> _Complete the following_
[1] Can you condense the paragraph in the image-classification README that begins "This library contains the methods" into a short bulleted list that keeps its main facts?
[2] Would you pick up the image-classification README after its final sentence and keep writing it from there?

··· Selected text

Skip to content

classification of images using transfer learning

License

Notifications You must be signed in to change notification settings

luoolu/image-classification

Folders and files

NameName
Last commit message
Last commit date

Latest commit

 

History

94 Commits
 
 
 
 
 
 
 
 
 
 
 
 
 
 
 
 
 
 
 
 
 
 

Repository files navigation

image-classification

This library contains the methods required to build an image recognition API using transfer learning. The module can be used to extract a training set of images from Google Images, train a transfer learning model built on top of InceptionV3, optimize the hyperparameters of the model using scikit-optimize library, evaluate the accuracy of the model on a test set and classify images online using a simple Flask API. The library capitalizes on the concepts of data augmentation, fine tuning and hyperparameter optimization, to achieve high accuracy given small sets of training images.

For any additional information, please contact samuel.mercier@decathlon.com

Getting started

Make sure you have python 3 and the required libraries (Tensorflow, dill, Pillow, scikit-optimize, pandas, matplotlib, selenium and Flask) properly installed. If you want to use the extract_images functionality, make sure you have your chromedriver executable in the root folder.

You can then git clone the project to the desired location

git clone https://github.com/decathloncanada/image-classification.git

Services

This library performs the following tasks: extraction of a set of images from Google Images, training a neural network built by transfer learning, optimization of the neural network hyperparameters, evaluation of the model accuracy on a test set, and classification of images using a Flask API.

Building training, validation and test sets of images

To build a set of images to train your neural network, first edit the "searchterms.csv" document in the data folder to indicate the categories you want to classify, the search terms from which you would like to build your sets of images, along with the number of images you want to extract from the Google search. For instance, let's assume you want to build a training and a validation set to distinguish a hockey player from a soccer player. As an example, the searchterms.csv file could look as follows:

search_term number_imgs folder_name train_val
hockey player 150 hockey_player train
soccer player 150 soccer_player train
joueur de hockey 20 hockey_player val
joueur de soccer 20 soccer_player val

In this example, we capitalize on the fact that searching equivalent terms in different languages (in this case English, hockey player, and French, joueur de hockey) to extract different images for the training set and the validation set.

······
··· Entries shown

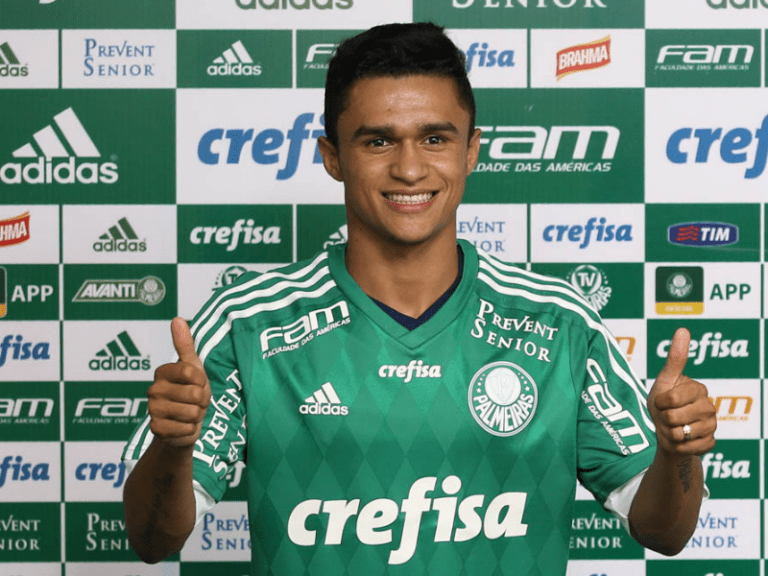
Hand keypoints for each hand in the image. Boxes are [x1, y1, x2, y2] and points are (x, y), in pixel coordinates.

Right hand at [147, 317, 210, 447]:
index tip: (198, 384)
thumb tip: (177, 318)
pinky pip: (186, 429)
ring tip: (189, 413)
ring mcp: (153, 410)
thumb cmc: (190, 392)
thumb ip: (185, 344)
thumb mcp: (192, 367)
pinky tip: (183, 427)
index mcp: (163, 372)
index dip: (202, 381)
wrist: (183, 424)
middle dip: (202, 401)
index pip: (192, 372)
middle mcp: (153, 390)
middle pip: (194, 394)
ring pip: (192, 412)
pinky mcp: (156, 429)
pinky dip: (190, 430)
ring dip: (197, 415)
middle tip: (194, 401)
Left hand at [647, 327, 715, 455]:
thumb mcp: (664, 380)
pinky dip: (678, 447)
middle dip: (663, 420)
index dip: (660, 403)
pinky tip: (682, 441)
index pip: (672, 399)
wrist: (666, 432)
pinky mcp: (710, 443)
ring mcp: (712, 426)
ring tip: (673, 428)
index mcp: (698, 389)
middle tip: (667, 417)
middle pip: (673, 418)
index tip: (661, 401)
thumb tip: (683, 328)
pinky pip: (689, 448)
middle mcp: (709, 406)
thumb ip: (675, 357)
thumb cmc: (663, 403)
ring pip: (681, 434)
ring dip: (669, 434)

······

> _Results for each task_
[1]
- Provides the methods to build an image recognition API with transfer learning.
- Extracts a training set of images from Google Images.
- Trains a transfer learning model built on top of InceptionV3.
- Optimizes the model's hyperparameters with the scikit-optimize library.
- Evaluates the model's accuracy on a test set.
- Classifies images online through a simple Flask API.
- Uses data augmentation, fine tuning and hyperparameter optimization to reach high accuracy from small sets of training images.

[2]
Then, you can run the following command:

python main.py --task extract_images

This will extract the desired number of images for each search term, and store them in a data/image_dataset directory organized as follows:

data/
  image_dataset/
    train/
      hockey_player/
        hockey_player_1.jpg
        hockey_player_2.jpg
        ...
      soccer_player/
        soccer_player_1.jpg
        soccer_player_2.jpg
        ...
    val/
      hockey_player/
        hockey_player_1.jpg
        hockey_player_2.jpg
        ...
      soccer_player/
        soccer_player_1.jpg
        soccer_player_2.jpg
        ...
        

Once this set is built, make sure you take a quick look at the images, to cleanup the dataset and remove the images not relevant to the classification problem at hand. Note that you can have multiple search terms for a given class of images, and that there is no limit to the number of different categories you want your model to classify. Note again that if you want to use this functionality, make sure to have your chromedriver executable in the root directory.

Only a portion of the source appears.